Solution: Choose a S3 backup bucket with less existing objects in it, i.e. do not share your S3 Uploads location with your Backup Location S3 bucket.
Thanks for info all - all working great now.
Not sure if helpful, but one potential tweak to this would be to put the S3 backups with a ‘discoursebackup/’ prefix and then you could pass that here to filter the object.list call to AWS - that way it would filter it and return quickly without an empty bucket expected:
@s3_helper.list(S3BACKUP_PREFIX).each do |obj|
Hmm maybe @gerhard can chime in on that observation.
I think it’s just an unlucky edge-case Jeff, in that:
The S3 backups go in the root of the bucket chosen for backups, while ideally a location could be chosen within the bucket (a prefix for the S3 object keys).
Some Discourse stand-alone installs will have the same bucket specified as their S3 upload as well, and due to the nature of that Uploads storage hierarchy means, that there are 230+ existing root objects in it (the hashing of upload locations uses many root prefixes or ‘directories’ in filesystem speak).
S3 AWS .listObjects is notoriously slow without some sort of prefix filter.
The new Backup Location gets its info direct from S3 now, which is why it became an issue and not before.
I doubt there are many like us that kept both the backups and uploads in the same bucket, and it was super easy to just create a new S3 backup bucket anyway (which can then have it’s own version lifecycle, Glacier etc) which is probably the most sensible deployment.
s3_backup_bucket support prefixes. You can use
my-bucket-for-discourse-stuff/backups without problems.
As you have experienced yourself, putting everything into the same bucket without using a prefix is a really bad idea.
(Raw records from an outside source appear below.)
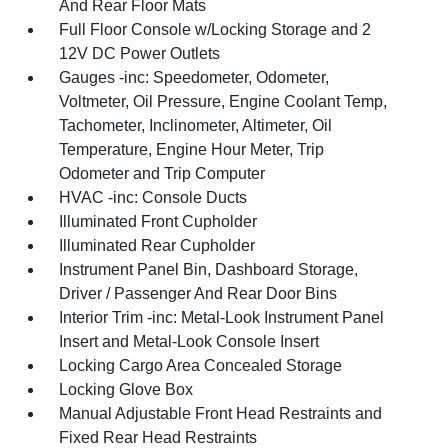
And Rear Floor Mats
Full Floor Console w/Locking Storage and 2
12V DC Power Outlets
Gauges -inc: Speedometer, Odometer,
Voltmeter, Oil Pressure, Engine Coolant Temp,
Tachometer, Inclinometer, Altimeter, Oil
Temperature, Engine Hour Meter, Trip
Odometer and Trip Computer
HVAC -inc: Console Ducts
Illuminated Front Cupholder
Illuminated Rear Cupholder
Instrument Panel Bin, Dashboard Storage,
Driver / Passenger And Rear Door Bins
Interior Trim -inc: Metal-Look Instrument Panel
Insert and Metal-Look Console Insert
Locking Cargo Area Concealed Storage
Locking Glove Box
Manual Adjustable Front Head Restraints and
Fixed Rear Head Restraints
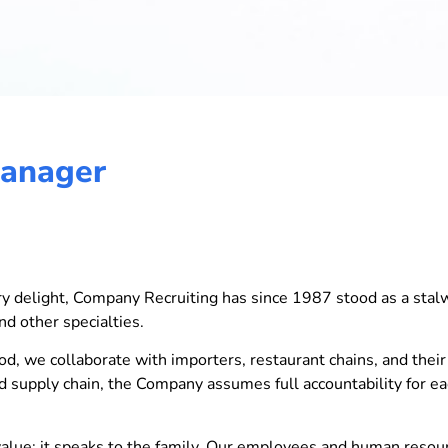
Manager
nary delight, Company Recruiting has since 1987 stood as a stal
nd other specialties.
od, we collaborate with importers, restaurant chains, and their 
ted supply chain, the Company assumes full accountability for e
ue; it speaks to the family. Our employees and human resourc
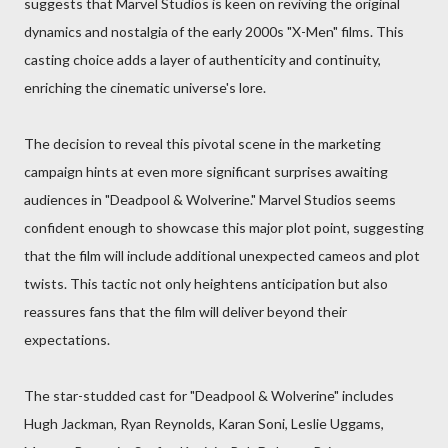
suggests that Marvel Studios is keen on reviving the original
dynamics and nostalgia of the early 2000s "X-Men" films. This
casting choice adds a layer of authenticity and continuity,
enriching the cinematic universe's lore.
The decision to reveal this pivotal scene in the marketing
campaign hints at even more significant surprises awaiting
audiences in "Deadpool & Wolverine." Marvel Studios seems
confident enough to showcase this major plot point, suggesting
that the film will include additional unexpected cameos and plot
twists. This tactic not only heightens anticipation but also
reassures fans that the film will deliver beyond their
expectations.
The star-studded cast for "Deadpool & Wolverine" includes
Hugh Jackman, Ryan Reynolds, Karan Soni, Leslie Uggams,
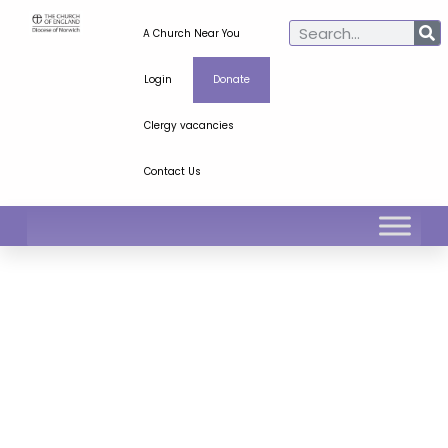
A Church Near You
Login
Donate
Clergy vacancies
Contact Us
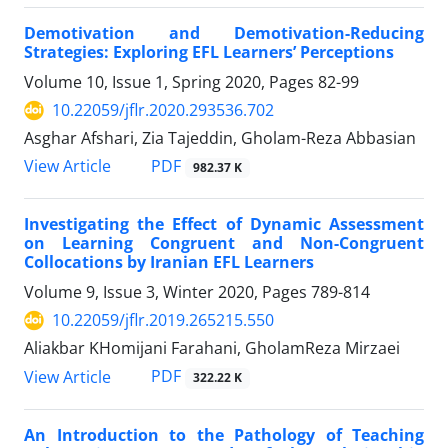
Demotivation and Demotivation-Reducing
Strategies: Exploring EFL Learners’ Perceptions
Volume 10, Issue 1, Spring 2020, Pages
82-99
10.22059/jflr.2020.293536.702
Asghar Afshari, Zia Tajeddin, Gholam-Reza Abbasian
PDF
View Article
982.37 K
Investigating the Effect of Dynamic Assessment
on Learning Congruent and Non-Congruent
Collocations by Iranian EFL Learners
Volume 9, Issue 3, Winter 2020, Pages
789-814
10.22059/jflr.2019.265215.550
Aliakbar KHomijani Farahani, GholamReza Mirzaei
PDF
View Article
322.22 K
An Introduction to the Pathology of Teaching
The solution is to either use the bucket exclusively for backups or to use a prefix for backups.
Aside from this issue, you’re effectively combining data you’re publishing to the web with backups of everything including personally identifying user data.
With all the work done to secure the download of backups, I would be quite open to the idea of Discourse explicitly blocking the same bucket from being used in both cases.
You should put that in the help text for the setting? At the moment it just says the bucket name, implying the opposite. “The Amazon S3 bucket name that files will be uploaded into. WARNING: must be lowercase, no periods, no underscores.”
I’m glad I figured out why ours (and others) Discourse dashboard’s were broken for so long.
Let me know when the fix is in that the listing of the backups doesn’t break the dashboard viewing.
AWS S3 bucket boundaries are no more or less secure than S3 object ACLs. If the backup files are not marked for public then there is not more or less security risk than using a different bucket with different ACLs.
In my s3 bucket, which I share one for backups and uploads, I have the last 30 days of backups plus the uploads bits:
My backups option errors out just like the Dashboard does. When I adjust to a new bucket it automatically errors out, doesn’t even wait
Update: I removed a lot of old backups, then setup a new bucket for backups, and now the Dashboard shows nice and quick again (probably because there aren’t any backups since I have a new location for backups and it hasn’t backed up yet) … However the “backups” tab still gives the error… but it’s a start (and I didn’t have to do an update)
Just to be clear on this, we didn’t stop working on a fix for dashboard at least. I don’t want a simple error like this to be able to take down the full dashboard, even if it’s not technically a report, we will get a fix for this.